Something similar to this:
{".md" => {"ext_reps" => 6, "ext_size_sum" => 2350}, ".txt" => {"ext_reps" => 3, "ext_size_sum" => 1300}}
But I´m stuck on this step:
hash = Hash.new{|hsh,key| hsh[key] = {}}
ext_reps = 0
ext_size_sum = 0
Dir.glob("/home/computer/Desktop/**/*.*").each do |file|
hash[File.extname(file)].store "ext_reps", ext_reps
hash[File.extname(file)].store "ext_size_sum", ext_size_sum
end
p hash
With this result:
{".md" => {"ext_reps" => 0, "ext_size_sum" => 0}, ".txt" => {"ext_reps" => 0, "ext_size_sum" => 0}}
And I can't finde the way to increment ext_reps
and ext_siz_sum
Thanks
Suppose the file name extensions and files sizes drawn are as follows.
files = [{ ext: 'a', size: 10 },
{ ext: 'b', size: 20 },
{ ext: 'a', size: 30 },
{ ext: 'c', size: 40 },
{ ext: 'b', size: 50 },
{ ext: 'a', size: 60 }]
You can use Hash#group_by and Hash#transform_values.
files.group_by { |h| h[:ext] }.
transform_values do |arr|
{ "ext_reps"=>arr.size, "ext_size_sum"=>arr.sum { |h| h[:size] } }
end
#=> {"a"=>{"ext_reps"=>3, "ext_size_sum"=>100},
# "b"=>{"ext_reps"=>2, "ext_size_sum"=>70},
# "c"=>{"ext_reps"=>1, "ext_size_sum"=>40}}
Note that the first calculation is as follows.
files.group_by { |h| h[:ext] }
#=> {"a"=>[{:ext=>"a", :size=>10}, {:ext=>"a", :size=>30},
# {:ext=>"a", :size=>60}],
# "b"=>[{:ext=>"b", :size=>20}, {:ext=>"b", :size=>50}],
# "c"=>[{:ext=>"c", :size=>40}]}
Another way is use the forms of Hash#update (aka Hash#merge!

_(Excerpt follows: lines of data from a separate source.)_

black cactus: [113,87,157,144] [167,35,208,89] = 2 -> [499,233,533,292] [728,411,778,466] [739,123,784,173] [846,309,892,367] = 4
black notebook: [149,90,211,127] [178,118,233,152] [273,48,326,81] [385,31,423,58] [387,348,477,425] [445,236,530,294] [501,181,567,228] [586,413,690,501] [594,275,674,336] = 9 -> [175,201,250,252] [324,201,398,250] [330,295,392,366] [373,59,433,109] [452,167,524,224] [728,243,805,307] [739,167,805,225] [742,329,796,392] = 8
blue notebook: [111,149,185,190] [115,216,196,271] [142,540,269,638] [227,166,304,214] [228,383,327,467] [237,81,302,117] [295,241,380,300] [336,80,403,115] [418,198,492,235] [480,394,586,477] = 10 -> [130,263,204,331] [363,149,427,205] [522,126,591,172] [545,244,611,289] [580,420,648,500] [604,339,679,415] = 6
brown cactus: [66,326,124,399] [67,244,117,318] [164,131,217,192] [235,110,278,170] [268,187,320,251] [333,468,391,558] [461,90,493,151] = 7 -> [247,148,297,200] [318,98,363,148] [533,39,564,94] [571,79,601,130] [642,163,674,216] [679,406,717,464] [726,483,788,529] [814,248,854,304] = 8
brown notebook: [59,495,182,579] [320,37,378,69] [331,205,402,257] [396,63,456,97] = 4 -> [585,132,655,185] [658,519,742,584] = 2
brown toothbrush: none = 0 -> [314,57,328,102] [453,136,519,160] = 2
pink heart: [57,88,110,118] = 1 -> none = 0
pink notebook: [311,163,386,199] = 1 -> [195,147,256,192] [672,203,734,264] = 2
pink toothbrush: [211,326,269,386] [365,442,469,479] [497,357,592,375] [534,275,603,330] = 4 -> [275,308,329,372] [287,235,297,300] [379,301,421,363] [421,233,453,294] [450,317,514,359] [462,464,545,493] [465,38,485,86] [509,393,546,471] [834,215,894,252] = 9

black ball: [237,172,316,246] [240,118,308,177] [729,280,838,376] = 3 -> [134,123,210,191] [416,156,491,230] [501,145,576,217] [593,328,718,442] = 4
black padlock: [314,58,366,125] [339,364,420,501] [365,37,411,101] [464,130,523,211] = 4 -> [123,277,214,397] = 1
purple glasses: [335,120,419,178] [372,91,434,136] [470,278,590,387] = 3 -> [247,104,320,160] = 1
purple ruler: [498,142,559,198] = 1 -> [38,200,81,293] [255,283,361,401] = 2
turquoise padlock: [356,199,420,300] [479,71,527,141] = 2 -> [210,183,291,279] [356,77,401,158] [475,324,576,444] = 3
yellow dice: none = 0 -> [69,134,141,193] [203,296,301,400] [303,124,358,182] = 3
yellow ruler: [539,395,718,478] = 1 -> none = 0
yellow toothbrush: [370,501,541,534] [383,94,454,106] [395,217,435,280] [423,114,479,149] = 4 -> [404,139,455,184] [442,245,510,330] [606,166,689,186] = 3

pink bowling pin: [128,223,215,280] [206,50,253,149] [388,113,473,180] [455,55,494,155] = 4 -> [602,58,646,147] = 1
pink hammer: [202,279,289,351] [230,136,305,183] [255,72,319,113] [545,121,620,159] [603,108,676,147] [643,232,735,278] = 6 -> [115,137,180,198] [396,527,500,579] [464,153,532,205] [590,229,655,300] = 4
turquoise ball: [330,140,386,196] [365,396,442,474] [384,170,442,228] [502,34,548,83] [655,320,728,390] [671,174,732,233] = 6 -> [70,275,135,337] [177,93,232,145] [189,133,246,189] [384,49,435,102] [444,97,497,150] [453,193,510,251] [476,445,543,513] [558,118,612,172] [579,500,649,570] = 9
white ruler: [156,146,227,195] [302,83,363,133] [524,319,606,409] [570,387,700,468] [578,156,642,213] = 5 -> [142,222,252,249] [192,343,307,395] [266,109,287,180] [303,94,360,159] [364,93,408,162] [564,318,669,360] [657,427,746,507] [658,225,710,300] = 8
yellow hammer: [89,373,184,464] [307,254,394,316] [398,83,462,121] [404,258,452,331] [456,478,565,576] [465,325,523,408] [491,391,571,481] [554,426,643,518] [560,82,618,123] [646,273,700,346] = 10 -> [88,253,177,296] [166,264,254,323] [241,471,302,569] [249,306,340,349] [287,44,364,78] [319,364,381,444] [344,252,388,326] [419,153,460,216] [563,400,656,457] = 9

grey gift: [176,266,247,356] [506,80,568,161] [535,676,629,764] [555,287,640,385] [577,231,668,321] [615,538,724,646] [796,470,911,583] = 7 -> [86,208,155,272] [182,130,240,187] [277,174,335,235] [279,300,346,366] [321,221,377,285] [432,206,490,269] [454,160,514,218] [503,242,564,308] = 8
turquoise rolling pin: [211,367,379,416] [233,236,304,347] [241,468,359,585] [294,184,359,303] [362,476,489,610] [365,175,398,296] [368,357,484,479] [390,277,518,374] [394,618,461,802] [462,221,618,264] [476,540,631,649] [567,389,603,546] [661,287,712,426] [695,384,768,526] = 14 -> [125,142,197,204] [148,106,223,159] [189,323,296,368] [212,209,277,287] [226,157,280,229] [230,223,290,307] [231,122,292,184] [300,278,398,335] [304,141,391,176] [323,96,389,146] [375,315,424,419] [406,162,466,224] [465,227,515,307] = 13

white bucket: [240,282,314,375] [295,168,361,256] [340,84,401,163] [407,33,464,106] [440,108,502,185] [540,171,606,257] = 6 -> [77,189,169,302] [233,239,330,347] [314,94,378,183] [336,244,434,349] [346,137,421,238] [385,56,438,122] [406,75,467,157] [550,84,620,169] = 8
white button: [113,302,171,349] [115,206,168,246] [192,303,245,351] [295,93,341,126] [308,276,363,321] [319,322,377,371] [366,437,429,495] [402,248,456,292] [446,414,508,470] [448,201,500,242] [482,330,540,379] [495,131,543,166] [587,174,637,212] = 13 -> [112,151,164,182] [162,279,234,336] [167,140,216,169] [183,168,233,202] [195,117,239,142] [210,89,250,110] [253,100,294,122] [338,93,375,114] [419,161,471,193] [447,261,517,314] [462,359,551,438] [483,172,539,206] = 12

) and Hash#merge that employ a block to compute the values of keys that are present in both hashes being merged. (Ruby does not consult that block when a key-value pair with key k
is being merged into the hash being built (h
) when h
does not have a key k
.)
See the docs for an explanation of the three parameters of the block that returns the values of common keys of hashes being merged.
files.each_with_object({}) do |g,h|
h.update(g[:ext]=>{"ext_reps"=>1, "ext_size_sum"=>g[:size]}) do |_k,o,n|
o.merge(n) { |_kk, oo, nn| oo + nn }
end
end
#=> {"a"=>{"ext_reps"=>3, "ext_size_sum"=>100},
# "b"=>{"ext_reps"=>2, "ext_size_sum"=>70},
# "c"=>{"ext_reps"=>1, "ext_size_sum"=>40}}
I've chosen names for the common keys of the "outer" and "inner" hashes (_k
and _kk
, respectively) that begin with an underscore to signal to the reader that they are not used in the block calculation. This is common practive.
Note that this approach avoids the creation of a temporary hash similar to that created by group_by
and therefore tends to use less memory than the first approach.